Malgré la tendance des troupeaux ovins à rechercher des points hauts pour chômer, l’utilisation antérieure des sectionaux (culture des zones planes et pâtures sur les pentes) a donc indirectement favorisé l’extension ligneuse des pentes des puys. Un abandon de quelques années ou une sous‐
fréquentation du troupeau comme cela a été le cas dans les années 1970 (suite à l’épidémie de brucellose) a souvent entraîné une dislocation de la lande à Calluna vulgaris et favorisé l’implantation ligneuse. Le processus est rapide et au moment de la reprise, les zones déjà boisées ou en cours de boisement deviennent moins intéressantes pour le troupeau qui va les éviter. La connaissance de l’histoire de ces zones est donc prépondérante dans l’explication de cette dichotomie. Les pratiques ont ensuite un rôle prépondérant dans le maintien de certaines zones ouvertes comme sur le puy de Pourcharet à Recoleine, où le girobroyage régulier du flanc sud limite l’extension ligneuse, mais où l’absence de pression pastorale ne reporte l’extension des landes qu’à l’année suivante. Le type d’espèce colonisatrice et son appétence joue également un rôle primordial, comme sur le puy de Montgy où Picea abies a pu coloniser rapidement de vastes zones à l’est puis le puy entier. Le troupeau en tant que tel, et ses habitudes, instaurent des différences comme sur les puys du grand et du petit Suchet où il a l’habitude de chômer et de passer la nuit, fertilisant les zones, faisant ainsi reculer la lande et en ayant un impact sur les fronts de colonisation des corylaies.
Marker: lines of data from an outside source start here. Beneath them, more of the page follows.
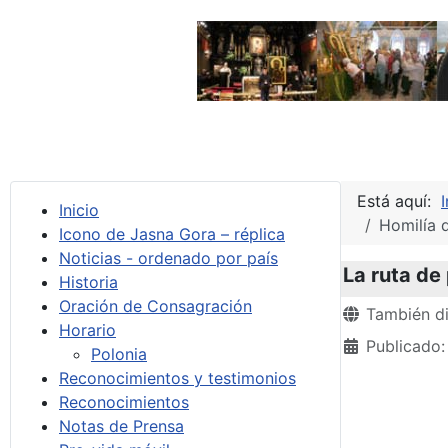
Está aquí:
I
Inicio
Homilía 
Icono de Jasna Gora – réplica
Noticias - ordenado por país
La ruta de
Historia
Oración de Consagración
Detalles
También di
Horario
Publicado:
Polonia
Reconocimientos y testimonios
Reconocimientos
Notas de Prensa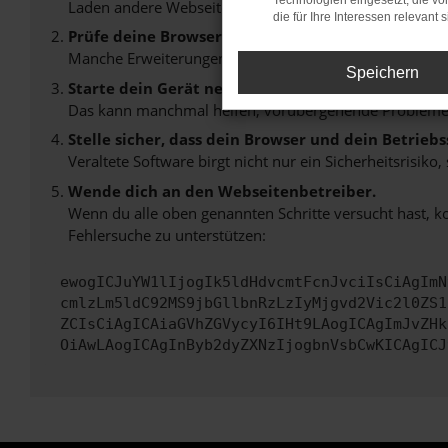
Technologien eingesetzt, die v
Laden andere Webseiten, zum Beispiel deine Suchmasc
die für Ihre Interessen relevant s
Prüfe deine Browsererweiterungen.
Manche Erweiterungen, wie Werbeblocker, können das L
Speichern
Starte dein Gerät neu.
Das kann manchmal helfen, vorübergehende Probleme
Stelle sicher, dass dein Browser und dein Betrie
Veraltete Software birgt nicht nur ein Sicherheitsrisi
Wende dich an den Webseitenbetreiber.
Wenn du alle oben genannten Schritte versucht hast, k
Fehlersuche zu unterstützen:
ewogICJuYW1lIjogIk5ldHdvcmtFcnJvciIsCiAgImN
cmlzLm5ldC92MS9jbGllbnRzLzIyMjgvd2Vic2l0ZS1
ZCIsCiAgICAiaGVhZGVycyI6IHt9LAogICAgImJvZHk
OiAwLAogICAgInByb2dyZXNzIjogbnVsbCwKICAgICJ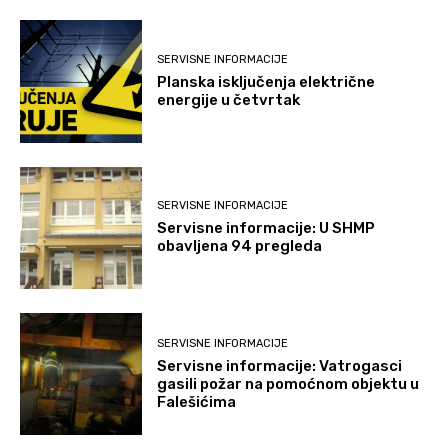
SERVISNE INFORMACIJE
Planska isključenja električne
energije u četvrtak
SERVISNE INFORMACIJE
Servisne informacije: U SHMP
obavljena 94 pregleda
SERVISNE INFORMACIJE
Servisne informacije: Vatrogasci
gasili požar na pomoćnom objektu u
Falešićima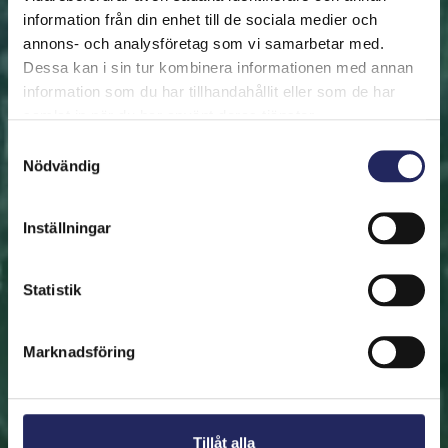
information från din enhet till de sociala medier och
annons- och analysföretag som vi samarbetar med.
FRAMSIDAN
HJÄLP ÖSTERSJÖN
RÄDDA EN BIT
Dessa kan i sin tur kombinera informationen med annan
Rädda en bit
information som du har tillhandahållit eller som de har
samlat in när du har använt deras tjänster.
Hjälp oss att rädda Östersjön. Du kan också ge den
Samtyckesval
Nödvändig
räddade biten som en present. En bit av Östersjön är
en utmärkt immateriell gåva.
Inställningar
Rädda en bit
Statistik
Hitta den räddade biten
Marknadsföring
Tillåt alla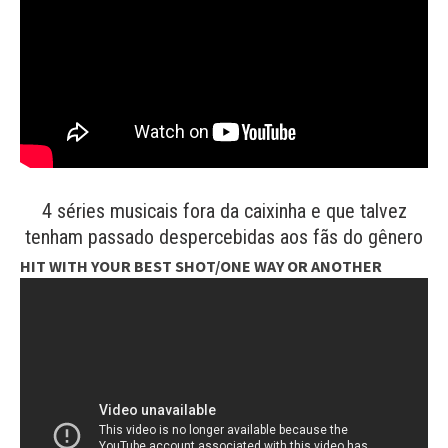
4 séries musicais fora da caixinha e que talvez
tenham passado despercebidas aos fãs do gênero
HIT WITH YOUR BEST SHOT/ONE WAY OR ANOTHER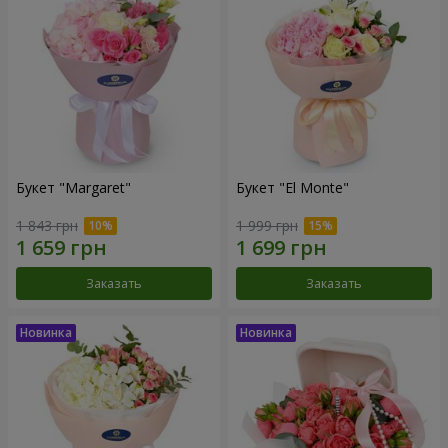
Букет "Margaret"
Букет "El Monte"
1 843 грн
1 999 грн
Заказать
Заказать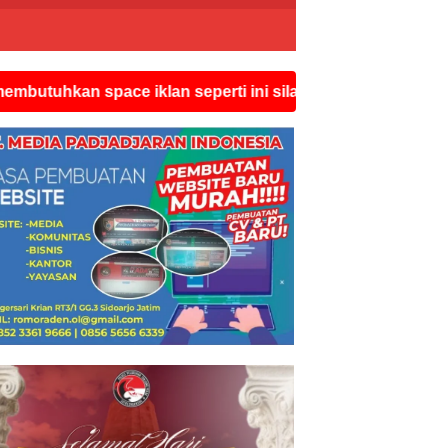
n space iklan seperti ini silahkan hubungi watsapp reda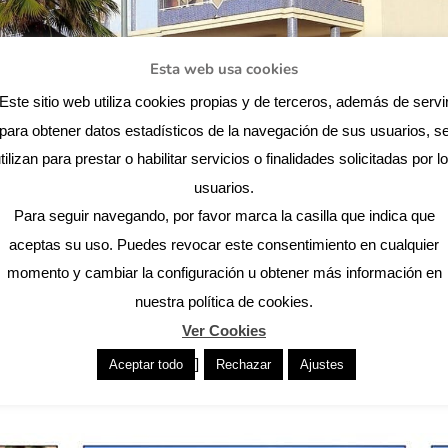
Esta web usa cookies
Este sitio web utiliza cookies propias y de terceros, además de servi
para obtener datos estadísticos de la navegación de sus usuarios, s
tilizan para prestar o habilitar servicios o finalidades solicitadas por l
usuarios.
Para seguir navegando, por favor marca la casilla que indica que
aceptas su uso. Puedes revocar este consentimiento en cualquier
momento y cambiar la configuración u obtener más información en
nuestra política de cookies.
Ver Cookies
]
Aceptar todo
Rechazar
Ajustes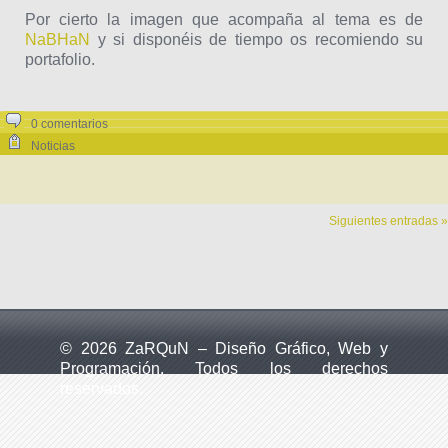
Por cierto la imagen que acompaña al tema es de
NaBHaN
y si disponéis de tiempo os recomiendo su
portafolio.
0 comentarios
Noticias
Siguientes entradas »
© 2026 ZaRQuN – Diseño Gráfico, Web y
Programación. Todos los derechos
reservados.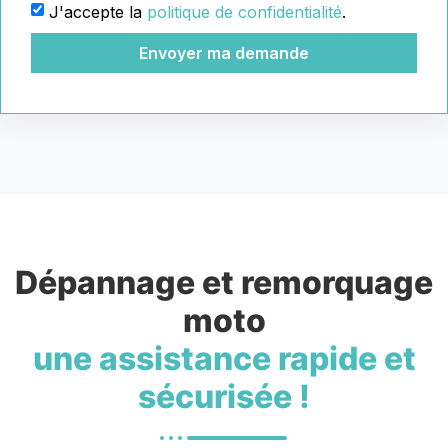
J'accepte la
politique de confidentialité
.
Envoyer ma demande
Dépannage et remorquage
moto
une assistance rapide et
sécurisée !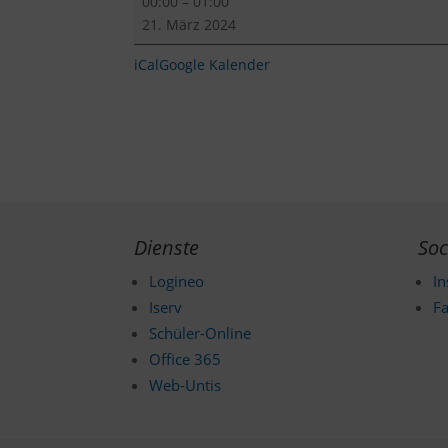
00:00
–
01:00
21. März 2024
iCal
Google Kalender
Dienste
Soc
Logineo
I
Iserv
F
Schüler-Online
Office 365
Web-Untis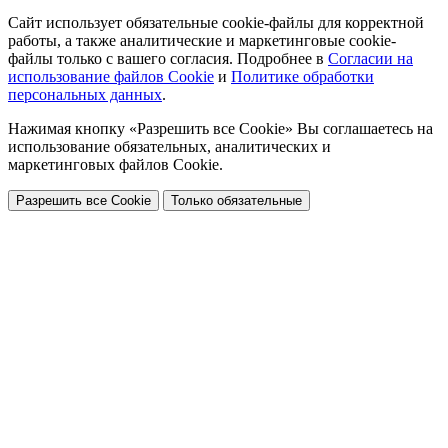
Сайт использует обязательные cookie-файлы для корректной
работы, а также аналитические и маркетинговые cookie-
файлы только с вашего согласия. Подробнее в
Согласии на
использование файлов Cookie
и
Политике обработки
персональных данных
.
Нажимая кнопку «Разрешить все Cookie» Вы соглашаетесь на
использование обязательных, аналитических и
маркетинговых файлов Cookie.
Разрешить все Cookie
Только обязательные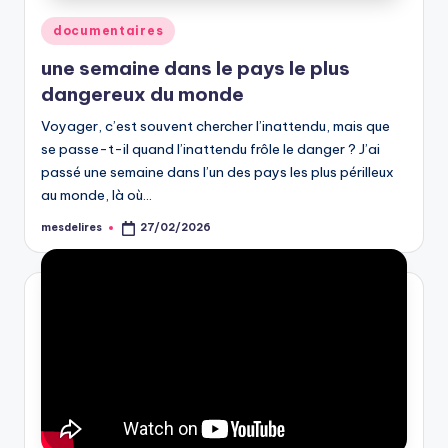
Posted
documentaires
in
une semaine dans le pays le plus
dangereux du monde
Voyager, c’est souvent chercher l’inattendu, mais que
se passe-t-il quand l’inattendu frôle le danger ? J’ai
passé une semaine dans l’un des pays les plus périlleux
au monde, là où…
mesdelires
27/02/2026
Posted
by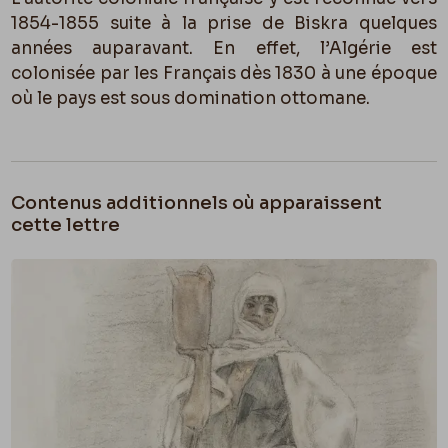
1854-1855 suite à la prise de Biskra quelques
années auparavant. En effet, l’Algérie est
colonisée par les Français dès 1830 à une époque
où le pays est sous domination ottomane.
Contenus additionnels où apparaissent
cette lettre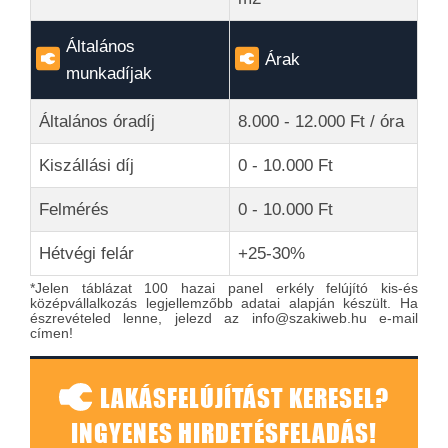
Általános
Árak
munkadíjak
Általános óradíj
8.000 - 12.000 Ft / óra
Kiszállási díj
0 - 10.000 Ft
Felmérés
0 - 10.000 Ft
Hétvégi felár
+25-30%
*Jelen táblázat 100 hazai panel erkély felújító kis-és
középvállalkozás legjellemzőbb adatai alapján készült. Ha
észrevételed lenne, jelezd az info@szakiweb.hu e-mail
címen!
LAKÁSFELÚJÍTÁST KERESEL?
INGYENES HIRDETÉSFELADÁS!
La proximité du parc de tri et de la cabane du berger, donc des chiens de protection et de garde, sont également des paramètres à prendre en compte dans le choix de ces zones.
Alors que dans certaines zones la dynamique végétale semble vraiment limitée compte tenu de la faiblesse arbustive, dans d’autres, cette dynamique est encore très forte. Les puys sont majoritairement plus boisés que les zones planes et la morphologie des lieux semble donc avoir un impact sur l’évolution de la végétation. Cependant, est‐ce ce facteur morphopédologique qui influence directement le développement ligneux ? Ou bien est‐ce la contrainte qu’il engendre sur les déplacements du troupeau et les pratiques pastorales qui facilite cette dynamique ? Quelques précisions s’imposent.